Patriotism and the Christian

How patriotic should the Christian be? In the United States we tend to live between political extremes.  The super patriots who say the country can do no wrong and the hyper critics who say we can do no right.  Where should the Christian come in on this?

The Bible says we should honor and be subject to the governing authorities (Romans 13:1-7; 1 Peter 2:13-17), but it also says there is a time we have to serve God rather than men (Acts 4:19,20; Daniel 3:17,18). The Christian cannot take the position of unquestioning obedience or total hostility.  I must respect and be subject to my country's leaders and laws as far as I can with a good conscience, even if they are questionable leaders and laws.  (The ruler at the time Paul and Peter wrote was Nero, an immoral tyrant.)  But there comes a time when I must stand up and be counted for what is right.  This is true no matter what nation I live in.  The truth is we are all sinners (Romans 3:23; Isaiah 64:6; Jeremiah 17:9), and there is no perfect nation and no perfect government.

But patriotism generally involves more than just the question of obedience or disobedience; it involves the  love of country, which is more complex.  Scripture does not address this directly, but it does mention the appropriateness of natural affections, of which patriotism is clearly one (Romans 1:31; 2 Timothy 3:3).  We also have examples of such sentiments in Scripture (Lamentations 1; Habakkuk 1:12-17; 1 Samuel 26:19).  But we also are not to put anything before God (Exodus 20:3; Matthew 22:37; Luke 14:26), and we need to see this world as not our final home (1 Peter 2:11; Hebrews 11:13).  This is a delicate balance.

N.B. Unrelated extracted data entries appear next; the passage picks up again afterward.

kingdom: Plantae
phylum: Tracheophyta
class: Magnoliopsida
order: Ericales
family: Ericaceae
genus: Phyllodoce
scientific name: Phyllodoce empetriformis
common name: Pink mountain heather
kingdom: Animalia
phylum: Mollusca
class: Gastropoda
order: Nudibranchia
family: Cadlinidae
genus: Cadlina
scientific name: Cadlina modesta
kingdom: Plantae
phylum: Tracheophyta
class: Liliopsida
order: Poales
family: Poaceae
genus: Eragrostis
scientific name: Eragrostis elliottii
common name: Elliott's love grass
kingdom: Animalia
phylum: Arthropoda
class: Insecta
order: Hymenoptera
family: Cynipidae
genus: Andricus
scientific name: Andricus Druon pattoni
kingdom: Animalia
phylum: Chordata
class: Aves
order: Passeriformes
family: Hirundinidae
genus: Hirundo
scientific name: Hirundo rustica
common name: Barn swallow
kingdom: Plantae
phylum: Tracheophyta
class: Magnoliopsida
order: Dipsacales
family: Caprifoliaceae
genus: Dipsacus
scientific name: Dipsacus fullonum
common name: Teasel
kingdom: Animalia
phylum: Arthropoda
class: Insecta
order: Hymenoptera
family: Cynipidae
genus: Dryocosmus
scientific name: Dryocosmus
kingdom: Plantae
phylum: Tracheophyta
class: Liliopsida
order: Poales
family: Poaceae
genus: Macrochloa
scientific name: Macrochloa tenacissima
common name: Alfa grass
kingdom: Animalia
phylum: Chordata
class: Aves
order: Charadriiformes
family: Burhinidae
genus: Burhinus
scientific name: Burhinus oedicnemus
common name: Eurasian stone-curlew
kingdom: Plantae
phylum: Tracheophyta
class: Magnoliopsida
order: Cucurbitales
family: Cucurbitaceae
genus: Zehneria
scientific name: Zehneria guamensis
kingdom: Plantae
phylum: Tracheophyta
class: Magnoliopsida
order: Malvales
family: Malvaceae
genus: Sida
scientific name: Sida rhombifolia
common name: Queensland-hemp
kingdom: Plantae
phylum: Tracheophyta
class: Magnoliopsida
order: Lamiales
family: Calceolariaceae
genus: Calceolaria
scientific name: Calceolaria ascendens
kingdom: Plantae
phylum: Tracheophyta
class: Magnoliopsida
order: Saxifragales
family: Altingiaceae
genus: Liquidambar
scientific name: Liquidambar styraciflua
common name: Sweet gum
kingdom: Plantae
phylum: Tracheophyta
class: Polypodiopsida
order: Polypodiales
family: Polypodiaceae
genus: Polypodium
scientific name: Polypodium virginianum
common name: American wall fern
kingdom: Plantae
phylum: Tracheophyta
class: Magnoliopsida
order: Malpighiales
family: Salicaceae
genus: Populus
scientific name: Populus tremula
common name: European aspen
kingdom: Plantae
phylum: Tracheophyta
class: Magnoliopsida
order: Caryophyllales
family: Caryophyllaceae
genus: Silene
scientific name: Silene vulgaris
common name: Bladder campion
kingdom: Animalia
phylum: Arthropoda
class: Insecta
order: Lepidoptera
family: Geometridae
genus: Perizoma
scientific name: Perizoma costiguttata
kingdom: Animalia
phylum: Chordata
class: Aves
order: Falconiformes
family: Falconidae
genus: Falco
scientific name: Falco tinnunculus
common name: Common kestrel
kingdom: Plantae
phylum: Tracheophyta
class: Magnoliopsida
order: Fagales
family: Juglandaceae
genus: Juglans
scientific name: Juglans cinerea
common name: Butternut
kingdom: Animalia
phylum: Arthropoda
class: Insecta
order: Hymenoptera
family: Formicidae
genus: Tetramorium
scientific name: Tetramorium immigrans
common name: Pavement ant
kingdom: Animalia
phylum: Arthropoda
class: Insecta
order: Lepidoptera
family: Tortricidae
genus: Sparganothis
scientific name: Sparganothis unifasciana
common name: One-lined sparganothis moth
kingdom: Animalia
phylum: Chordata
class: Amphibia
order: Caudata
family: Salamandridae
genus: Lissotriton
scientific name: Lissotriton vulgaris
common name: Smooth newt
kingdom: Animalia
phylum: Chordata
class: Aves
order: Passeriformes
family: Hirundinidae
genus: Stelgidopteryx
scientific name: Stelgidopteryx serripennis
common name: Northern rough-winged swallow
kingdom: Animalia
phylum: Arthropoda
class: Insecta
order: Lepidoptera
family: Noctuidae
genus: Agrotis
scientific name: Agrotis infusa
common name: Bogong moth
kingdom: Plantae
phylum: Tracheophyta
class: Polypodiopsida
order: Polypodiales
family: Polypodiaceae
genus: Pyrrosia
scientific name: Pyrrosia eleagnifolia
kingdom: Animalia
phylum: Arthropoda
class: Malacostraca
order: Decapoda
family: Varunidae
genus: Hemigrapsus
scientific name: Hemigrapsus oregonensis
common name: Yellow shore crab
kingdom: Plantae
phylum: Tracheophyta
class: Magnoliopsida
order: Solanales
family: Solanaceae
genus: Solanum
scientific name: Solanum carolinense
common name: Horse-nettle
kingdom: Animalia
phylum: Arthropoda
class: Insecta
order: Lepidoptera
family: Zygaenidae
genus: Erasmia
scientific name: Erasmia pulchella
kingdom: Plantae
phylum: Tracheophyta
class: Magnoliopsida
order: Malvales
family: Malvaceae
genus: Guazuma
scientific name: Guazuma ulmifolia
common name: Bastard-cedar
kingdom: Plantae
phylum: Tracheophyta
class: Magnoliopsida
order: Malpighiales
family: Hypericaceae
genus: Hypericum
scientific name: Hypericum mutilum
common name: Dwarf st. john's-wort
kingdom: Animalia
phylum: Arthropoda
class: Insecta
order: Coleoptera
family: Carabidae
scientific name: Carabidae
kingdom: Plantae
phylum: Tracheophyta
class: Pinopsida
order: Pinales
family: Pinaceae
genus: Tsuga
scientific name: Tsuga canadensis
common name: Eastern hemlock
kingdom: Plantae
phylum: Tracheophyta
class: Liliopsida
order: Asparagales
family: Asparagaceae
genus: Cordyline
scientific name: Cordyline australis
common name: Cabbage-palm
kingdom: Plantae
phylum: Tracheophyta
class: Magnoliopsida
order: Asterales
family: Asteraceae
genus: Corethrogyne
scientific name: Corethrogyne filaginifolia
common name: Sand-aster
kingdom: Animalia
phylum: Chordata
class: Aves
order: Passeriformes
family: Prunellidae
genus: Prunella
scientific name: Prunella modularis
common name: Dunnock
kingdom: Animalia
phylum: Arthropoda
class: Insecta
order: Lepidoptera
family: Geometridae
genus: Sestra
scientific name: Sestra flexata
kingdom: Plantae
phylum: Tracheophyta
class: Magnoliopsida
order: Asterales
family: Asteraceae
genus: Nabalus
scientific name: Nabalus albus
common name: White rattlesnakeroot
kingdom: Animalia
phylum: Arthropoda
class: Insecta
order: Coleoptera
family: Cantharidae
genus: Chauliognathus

I would follow G. K. Chesterton and C. S. Lewis as seeing the basic idea behind patriotism as the idea of home, the place I grew up, my familiar associations, a shared history and a shared heritage.  The person who has this kind of patriotism will understand why people from other nations would also love their home.  They will also love their nation, even if it is not perfect, and will be willing because they love it to correct its failings as far as possible. If I love something because it is perfect, I will be in danger of rejecting it when it proves it is not.  But if I love something because it is mine, then I will love it with its faults, but nonetheless be willing to do what I can to correct them.  True love is after the pattern of the love of God, which loved us enough, in spite of our being in rebellion against Him, to send Christ to die for us (Romans 5:6-8), but which will not settle for anything less than our becoming a perfect church, without spot or wrinkle (Ephesians  5:25-27).  Our loves need to follow the same pattern.